# Differentiating using a product rule

when differentiating

e^(at) * (cos(bt) + isin(bt))

are you able to use product rule to find the derivative considering (cos(bt) + sin(bt)) as one function??

why??

and what does d/dt exactly mean?? (they get multiplied to a function that needs to be differentiated and I wanted to solidify their definitions in my head so that I could manipulate them when encountered)

SteamKing
Staff Emeritus
Homework Helper
when differentiating

e^(at) * (cos(bt) + isin(bt))

are you able to use product rule to find the derivative considering (cos(bt) + sin(bt)) as one function??
Yes. But according to the product rule, you also have to take the derivative of (cos(bt) + isin(bt))
w.r.t. t at some point.

why??
Because you have an exponential function multiplied by another function, which itself is the sum of two other functions. It's what the product rule is for.

and what does d/dt exactly mean?? (they get multiplied to a function that needs to be differentiated and I wanted to solidify their definitions in my head so that I could manipulate them when encountered)
You are not 'multiplying' d/dt in the arithmetic sense when you express d(some function)/dt.

'd/dt' can be thought of as an operator, like f(x) means a function of x. d/dt notation means 'take the first derivative w.r.t. the variable t.'

HallsofIvy
Homework Helper
when differentiating

e^(at) * (cos(bt) + isin(bt))

are you able to use product rule to find the derivative considering (cos(bt) + sin(bt)) as one function??
No, you do not use the product rule to find the derivative of cos(bt)+ sin(bt) because there is NO product of two functions of t. You do need to use the "sum rule" and the "chain rule". You would need to use the product rule to differentiate the product e^(at)(cos(bt)+ isin(bt)).

why??

and what does d/dt exactly mean?? (they get multiplied to a function that needs to be differentiated and I wanted to solidify their definitions in my head so that I could manipulate them when encountered)
Any Calculus text will have a detailed explanation of "d/dt". Have you read the definition in a text book first?

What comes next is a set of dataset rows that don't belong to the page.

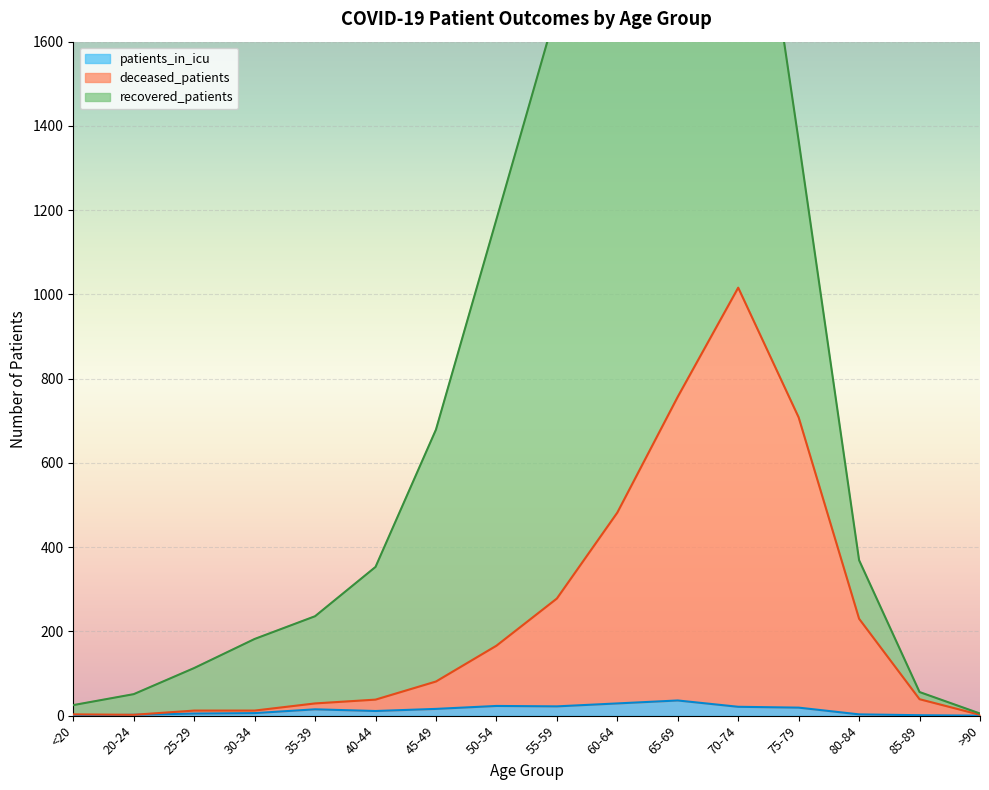

What is the value of the deceased_patients point at the 6th from the left?

38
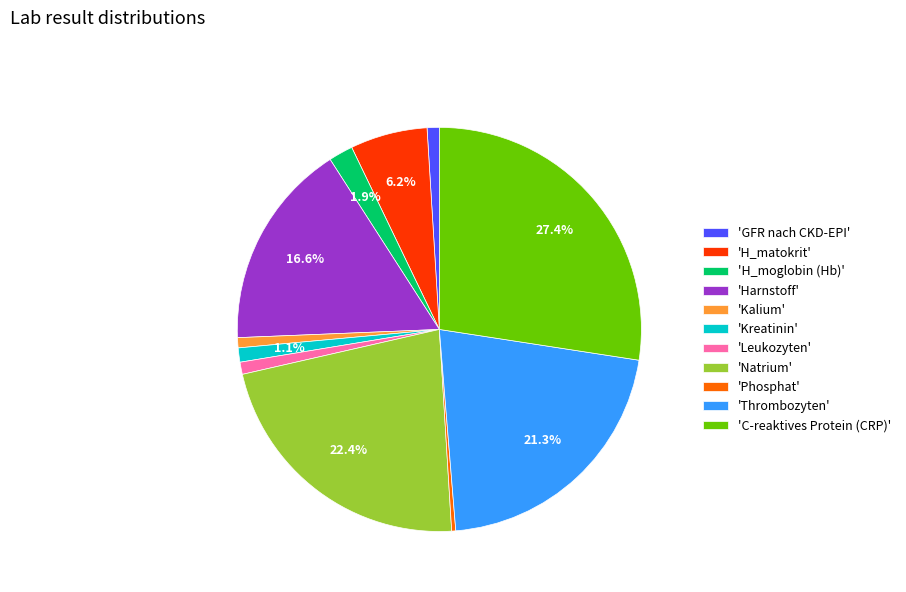

Between 'Leukozyten' and 'C-reaktives Protein (CRP)', which is larger?

'C-reaktives Protein (CRP)'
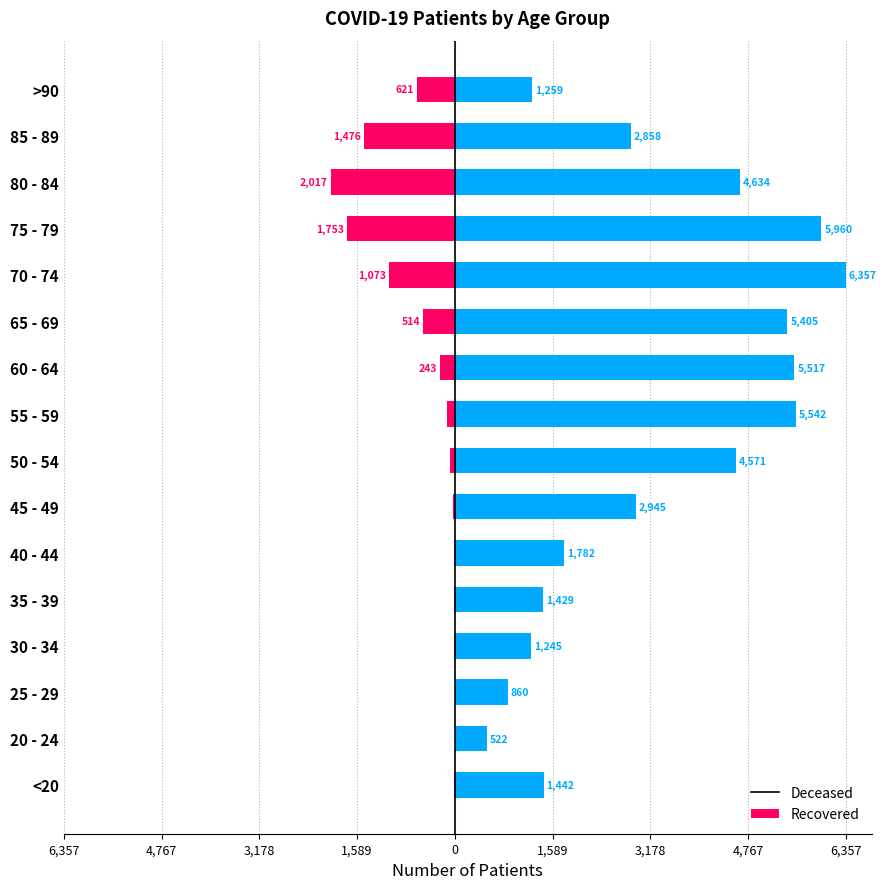

True or false: patients_deceased has a value of -514 at 65 - 69.

True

No, d/dt does NOT get "multiplied to a function". d/dt is the 'differentiation operator' and is "applied to a function". The definition, again found in any Calculus text book, is
$$\frac{d}{dt} f(t)= \lim_{h\to 0}\frac{f(t+h)- f(t)}{h}$$.

A geometric way of looking at it is that [f(t+h)- f(h)]/h is the slope of the "secant line" to the graph of y= f(x) through (t, f(t)) and (t+ h, f(t+h)) and taking the limit as h goes to 0 gives the slope of the tangent line to the graph at (t, f(t)).